On avait déjà fait un audit qu’on refuse de lire. Il y a plein de choses qui ne sont pas respectées au BURIDA. Ce qui fait qu’il y aura toujours des problèmes dans cette maison. Pour moi, en termes d’entrée d’argent, après le port d’Abidjan, c’est le BURIDA. Il y a de l’argent, mais les artistes ivoiriens sont les plus malheureux de la sous-région. Chez nous, on n’a que des ‘’mange-petit’’ et comme il n’y a pas de filtre, il n’est pas rare de voir 300 personnes qui ne produisent pas, s’associer à 50 autres qui produisent pour gagner les élections. Il nous faut des experts pour siéger au Conseil d’administration et non des gens qui ont faim. Nous devons revoir nos textes. Malheureusement, récemment, le ministre Bandaman avait nommé des gens pour revoir les textes. Ce sont tous les belliqueux qui ont été mis au Conseil de gestion provisoire et de restructuration. Le Conseil d’administration qui comprenait 14 personnes est passé à 40 personnes. En plus, ce ne sont pas des gens de référence. Au lieu de jetons de présence pour les réunions, ceux-ci s’octroient des salaires là où on parle de Conseil de gestion et de restructuration pour redresser la main.
Ce Conseil, dit-on, au terme de son mandat, a plaidé pour une rallonge afin de travailler davantage sur des textes consensuels…
C’est pour faire quoi ? Voilà des gens avec qui on se battait tous pour dénoncer la mauvaise gestion de Mme Irène Vieira, mais une fois au Conseil, ils font pire. Lorsqu’on leur demande des comptes, ils disent avoir été nommés par le président de la République et qu’ils n’ont aucun compte à nous rendre. Et lorsqu’ils ont vu qu’on a commencé à grogner, ils nous convoquent un an huit mois plus tard, au Palais de la Culture de Treichville pour nous faire un point. Ce qui est dommage, c’est que ce sont ces mêmes artistes qu’on voit en train de critiquer des gouvernements. Pourtant, ils ne peuvent pas gérer la petite maison qu’est le BURIDA.
Quel est donc le bilan de cette gestion qui vous a été fait ?
C’est zéro ! Ce sont des points dans le genre, nous avons contracté plus de 1 500 maquis au niveau d’Abidjan, à Abengourou…En clair, ce ne sont que des projections qui ont été faites. Est-ce normal que des gens qui viennent pour redresser une maison se paient deux voitures de 30 millions ? Le personnel du BURIDA vit mieux que les artistes. Pourtant, on est supposés être leur patron.
Le décret portant rémunération pour copie ne va-t-il pas résoudre tous ces nombreux problèmes au BURIDA ?

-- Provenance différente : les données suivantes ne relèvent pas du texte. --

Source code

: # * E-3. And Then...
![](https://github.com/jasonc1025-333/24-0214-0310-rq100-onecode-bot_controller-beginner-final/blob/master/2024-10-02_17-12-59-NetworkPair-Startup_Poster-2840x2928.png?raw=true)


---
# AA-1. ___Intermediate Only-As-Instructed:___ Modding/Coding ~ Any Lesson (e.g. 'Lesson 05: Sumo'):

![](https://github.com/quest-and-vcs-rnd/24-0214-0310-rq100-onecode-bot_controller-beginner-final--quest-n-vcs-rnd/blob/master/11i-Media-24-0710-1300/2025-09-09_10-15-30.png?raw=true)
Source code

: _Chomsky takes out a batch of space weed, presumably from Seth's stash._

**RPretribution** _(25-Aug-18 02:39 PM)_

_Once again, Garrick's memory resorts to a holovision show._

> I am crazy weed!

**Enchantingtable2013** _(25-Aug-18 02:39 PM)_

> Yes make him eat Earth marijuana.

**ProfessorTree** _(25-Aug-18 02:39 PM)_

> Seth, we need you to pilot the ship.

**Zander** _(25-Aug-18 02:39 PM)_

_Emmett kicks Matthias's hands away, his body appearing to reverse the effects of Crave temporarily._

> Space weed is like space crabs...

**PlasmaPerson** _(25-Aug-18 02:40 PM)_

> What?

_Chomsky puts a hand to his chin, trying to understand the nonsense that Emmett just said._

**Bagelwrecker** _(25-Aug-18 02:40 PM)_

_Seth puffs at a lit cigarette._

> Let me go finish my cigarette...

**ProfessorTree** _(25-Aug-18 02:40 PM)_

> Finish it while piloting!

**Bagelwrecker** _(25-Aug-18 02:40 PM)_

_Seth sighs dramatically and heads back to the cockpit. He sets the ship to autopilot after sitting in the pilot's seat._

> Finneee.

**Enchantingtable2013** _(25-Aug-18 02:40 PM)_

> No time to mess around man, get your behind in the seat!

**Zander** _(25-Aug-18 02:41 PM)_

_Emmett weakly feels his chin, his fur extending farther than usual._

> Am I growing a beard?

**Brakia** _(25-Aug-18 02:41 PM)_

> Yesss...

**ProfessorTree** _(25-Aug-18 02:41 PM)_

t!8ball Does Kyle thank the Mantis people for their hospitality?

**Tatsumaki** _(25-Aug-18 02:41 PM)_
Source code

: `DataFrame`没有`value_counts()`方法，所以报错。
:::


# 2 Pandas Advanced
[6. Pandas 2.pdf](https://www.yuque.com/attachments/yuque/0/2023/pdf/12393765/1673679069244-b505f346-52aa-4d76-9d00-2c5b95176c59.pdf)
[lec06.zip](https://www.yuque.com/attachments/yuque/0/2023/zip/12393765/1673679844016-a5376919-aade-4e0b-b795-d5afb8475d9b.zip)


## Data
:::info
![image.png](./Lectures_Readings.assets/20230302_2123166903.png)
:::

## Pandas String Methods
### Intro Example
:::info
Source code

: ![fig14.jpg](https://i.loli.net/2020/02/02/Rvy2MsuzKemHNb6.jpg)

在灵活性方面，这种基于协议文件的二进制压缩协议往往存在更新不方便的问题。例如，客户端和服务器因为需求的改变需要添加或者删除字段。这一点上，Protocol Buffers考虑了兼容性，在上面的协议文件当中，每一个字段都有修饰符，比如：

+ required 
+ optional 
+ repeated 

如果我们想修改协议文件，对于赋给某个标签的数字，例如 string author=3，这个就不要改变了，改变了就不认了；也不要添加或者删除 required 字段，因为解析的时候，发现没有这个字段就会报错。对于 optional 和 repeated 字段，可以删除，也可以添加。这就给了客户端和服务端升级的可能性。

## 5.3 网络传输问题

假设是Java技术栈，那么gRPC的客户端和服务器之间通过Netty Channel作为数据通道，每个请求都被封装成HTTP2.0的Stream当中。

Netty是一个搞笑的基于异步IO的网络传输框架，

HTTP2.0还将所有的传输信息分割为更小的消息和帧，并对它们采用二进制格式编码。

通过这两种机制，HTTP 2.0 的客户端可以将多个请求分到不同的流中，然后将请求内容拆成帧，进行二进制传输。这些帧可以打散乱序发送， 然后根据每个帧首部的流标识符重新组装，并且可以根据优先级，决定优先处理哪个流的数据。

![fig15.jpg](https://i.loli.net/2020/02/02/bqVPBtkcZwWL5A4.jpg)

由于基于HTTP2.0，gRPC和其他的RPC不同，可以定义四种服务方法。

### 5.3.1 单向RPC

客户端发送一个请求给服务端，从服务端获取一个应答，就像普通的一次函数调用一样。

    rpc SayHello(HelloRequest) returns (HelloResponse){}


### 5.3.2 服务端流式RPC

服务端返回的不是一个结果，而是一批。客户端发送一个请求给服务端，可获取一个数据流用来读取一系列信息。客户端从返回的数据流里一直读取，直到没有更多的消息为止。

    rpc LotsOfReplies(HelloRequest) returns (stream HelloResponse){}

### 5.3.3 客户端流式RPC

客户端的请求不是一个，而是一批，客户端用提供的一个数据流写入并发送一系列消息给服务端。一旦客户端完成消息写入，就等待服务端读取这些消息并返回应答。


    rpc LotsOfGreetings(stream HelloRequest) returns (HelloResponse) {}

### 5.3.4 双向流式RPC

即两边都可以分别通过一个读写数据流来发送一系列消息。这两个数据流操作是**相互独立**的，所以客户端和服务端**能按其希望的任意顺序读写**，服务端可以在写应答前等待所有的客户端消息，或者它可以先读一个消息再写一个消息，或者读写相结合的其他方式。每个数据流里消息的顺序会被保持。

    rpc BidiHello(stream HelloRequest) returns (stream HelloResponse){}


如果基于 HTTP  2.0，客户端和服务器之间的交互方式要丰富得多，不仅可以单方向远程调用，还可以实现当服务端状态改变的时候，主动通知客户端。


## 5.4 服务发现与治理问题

C’est salutaire, mais je ne pense pas que cela puisse régler le problème. Parce que l’argent va s’arrêter là où il est toujours resté, c’est-à-dire au niveau du Conseil d’administration ou de gestion. Tout ce qu’on demande, c’est que le Conseil travaille à mieux répartir l’argent, au lieu de s’en servir à titre personnel. Voyez-vous, les 40 membres du Conseil de gestion et de restructuration du BURIDA ont au moins 250 millions F CFA au cours d’une année. Au Bureau burkinabè des droits d’auteur, le président du Conseil d’administration n’a pas de bureau. Mais, ici, le président du Conseil de gestion et de restructuration du BURIDA a quitté les locaux du BURIDA pour aller s’installer dans un immeuble quelque part à la Riviera Palmeraie, avec une secrétaire. Et tout cela est payé par notre maison. Ils préfèrent aller faire la courbette chez la ministre pour prolonger leur mandat, car ils n’ont pas envie de quitter leur poste maintenant. Avec cet esprit, le BURIDA ne peut jamais avancer et il y aura toujours des palabres.
Pour vous, quelles sont les solutions pour un BURIDA sans crise ?
Je préfère qu’on implique des experts dans la gestion du BURIDA et qu’on fasse des audits. Cela permettra de mettre fin à cette plaisanterie qui nous fait croire que n’importe quel artiste peut siéger au BURIDA.